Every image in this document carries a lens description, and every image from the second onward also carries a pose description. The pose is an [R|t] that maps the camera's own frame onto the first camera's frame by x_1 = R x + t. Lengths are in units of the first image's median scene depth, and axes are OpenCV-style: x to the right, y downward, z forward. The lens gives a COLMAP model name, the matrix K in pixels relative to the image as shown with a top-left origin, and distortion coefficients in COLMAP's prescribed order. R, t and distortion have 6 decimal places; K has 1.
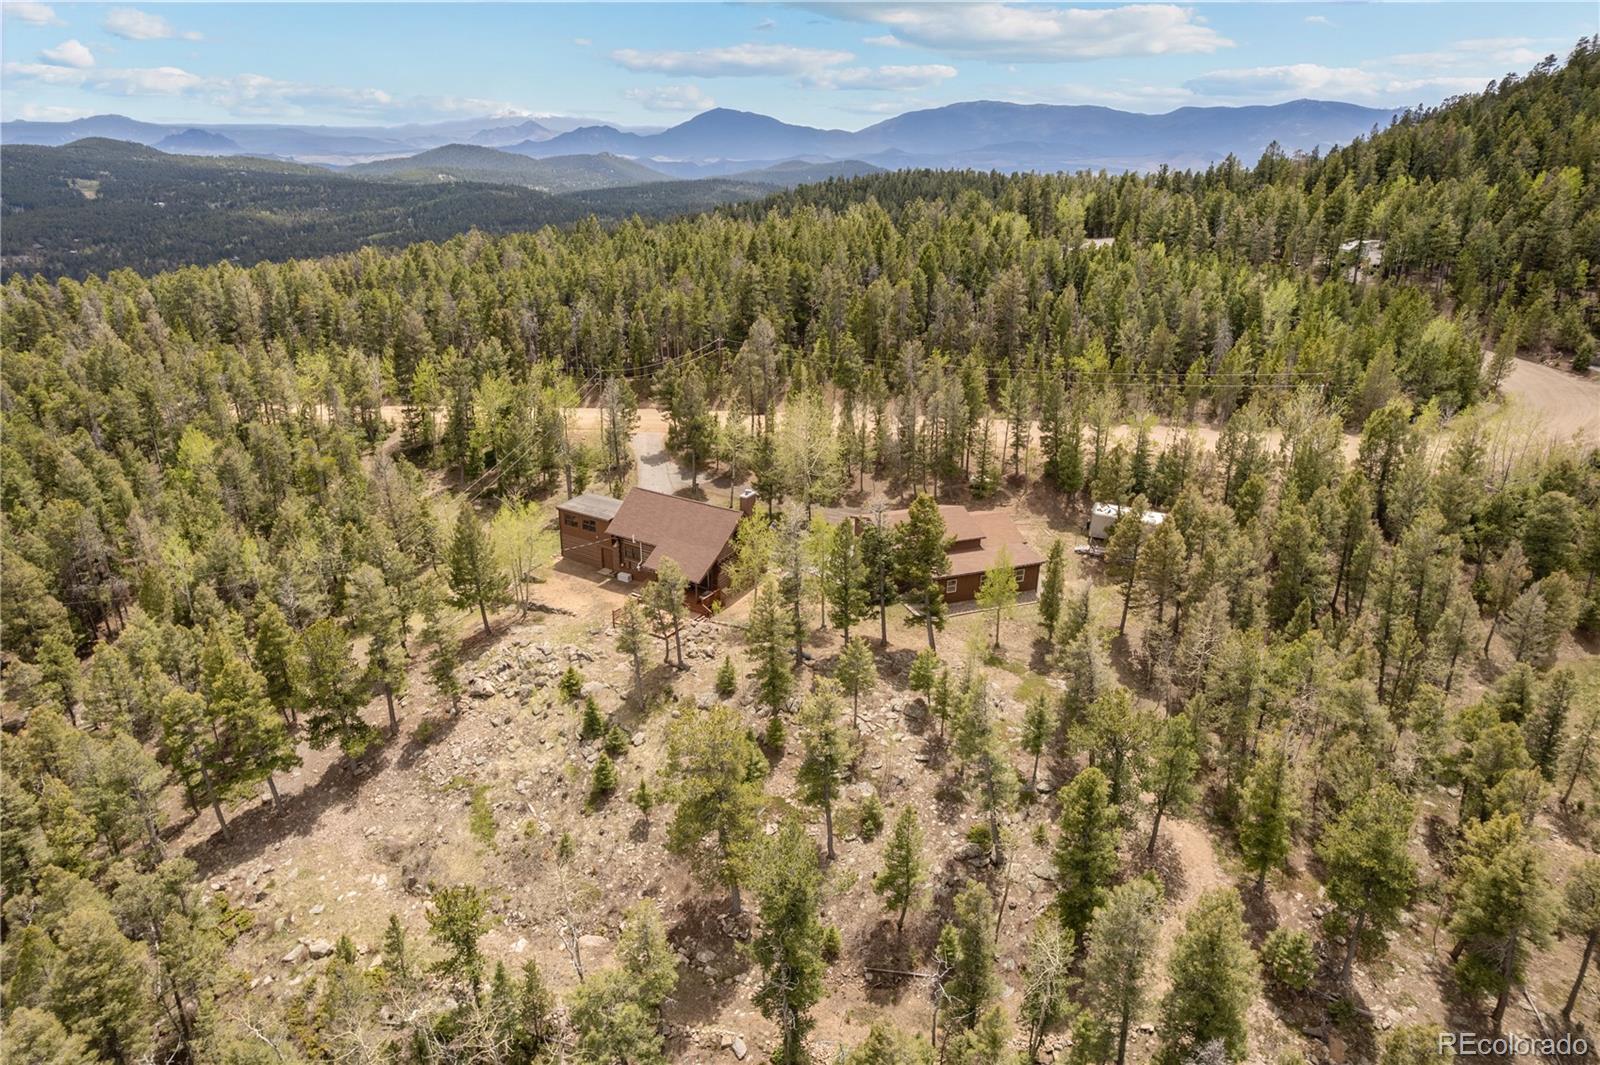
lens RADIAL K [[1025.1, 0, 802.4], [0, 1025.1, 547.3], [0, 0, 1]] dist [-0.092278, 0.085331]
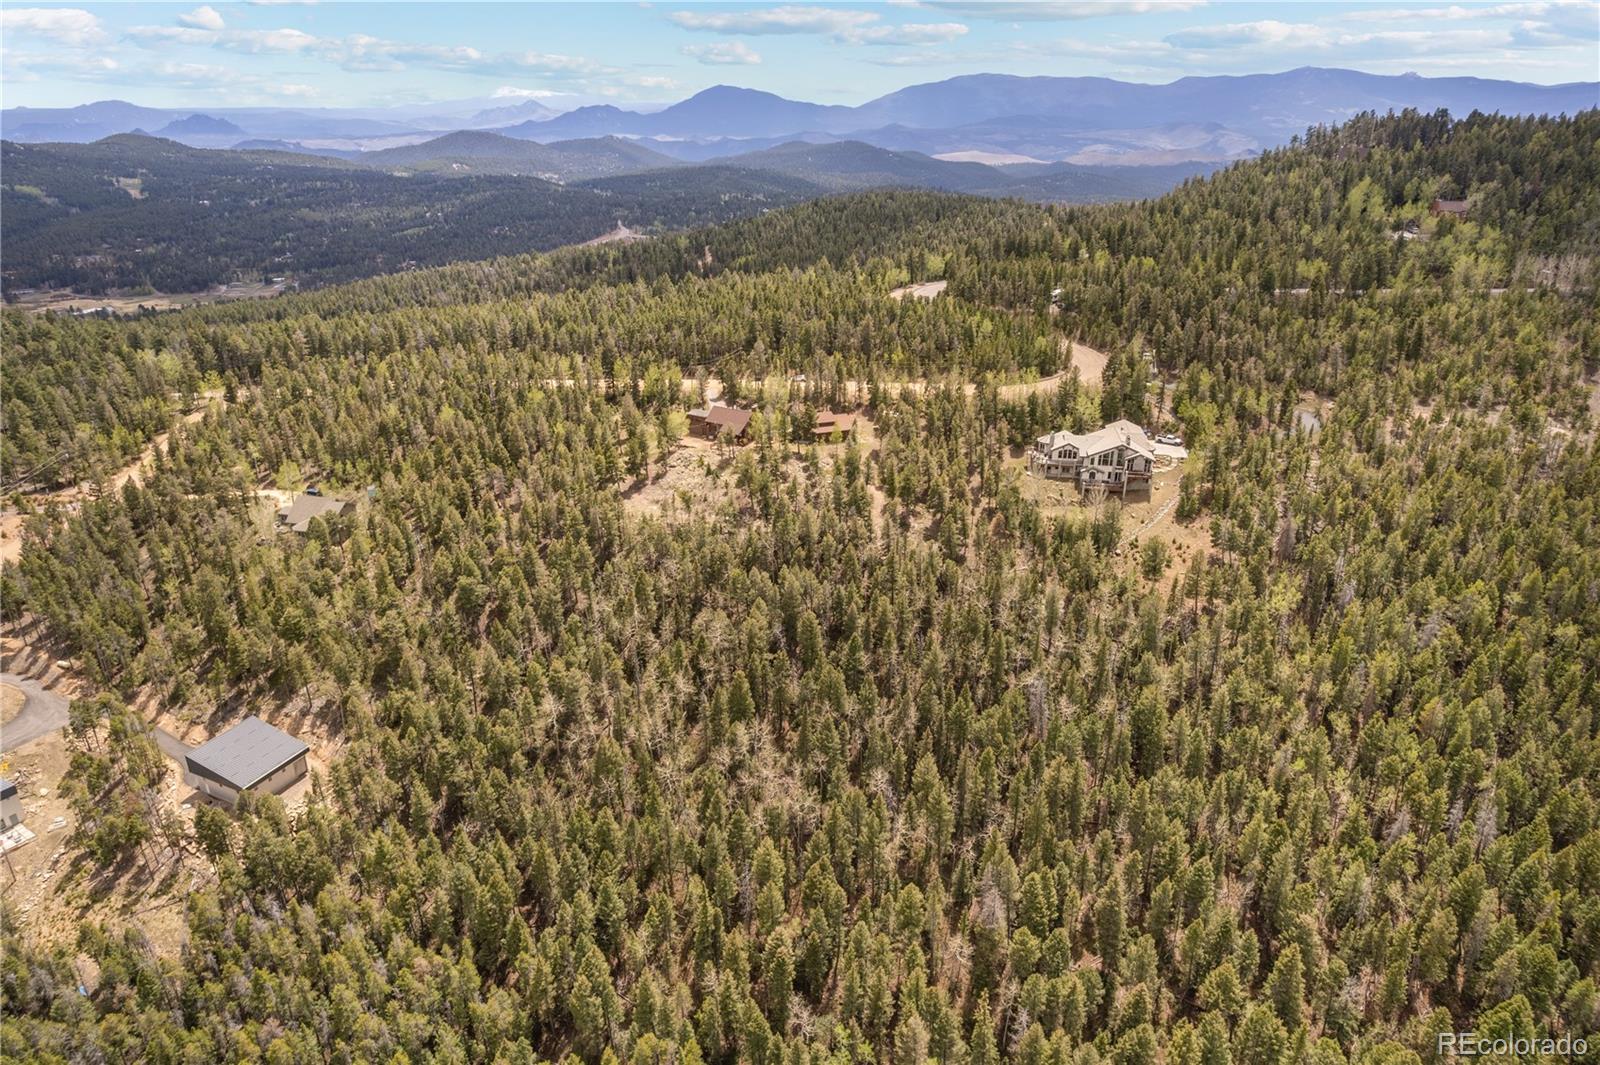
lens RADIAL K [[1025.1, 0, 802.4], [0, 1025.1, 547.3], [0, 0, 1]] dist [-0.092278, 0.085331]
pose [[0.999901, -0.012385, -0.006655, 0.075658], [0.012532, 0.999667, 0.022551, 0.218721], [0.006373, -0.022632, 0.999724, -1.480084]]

Try it
Update the data above by replacing every occurrence of "description" with "specification", leaving everything else unchanged. Omit the pictures from your answer.

Output for this task
Every image in this document carries a lens specification, and every image from the second onward also carries a pose specification. The pose is an [R|t] that maps the camera's own frame onto the first camera's frame by x_1 = R x + t. Lengths are in units of the first image's median scene depth, and axes are OpenCV-style: x to the right, y downward, z forward. The lens gives a COLMAP model name, the matrix K in pixels relative to the image as shown with a top-left origin, and distortion coefficients in COLMAP's prescribed order. R, t and distortion have 6 decimal places; K has 1.
lens RADIAL K [[1025.1, 0, 802.4], [0, 1025.1, 547.3], [0, 0, 1]] dist [-0.092278, 0.085331]
lens RADIAL K [[1025.1, 0, 802.4], [0, 1025.1, 547.3], [0, 0, 1]] dist [-0.092278, 0.085331]
pose [[0.999901, -0.012385, -0.006655, 0.075658], [0.012532, 0.999667, 0.022551, 0.218721], [0.006373, -0.022632, 0.999724, -1.480084]]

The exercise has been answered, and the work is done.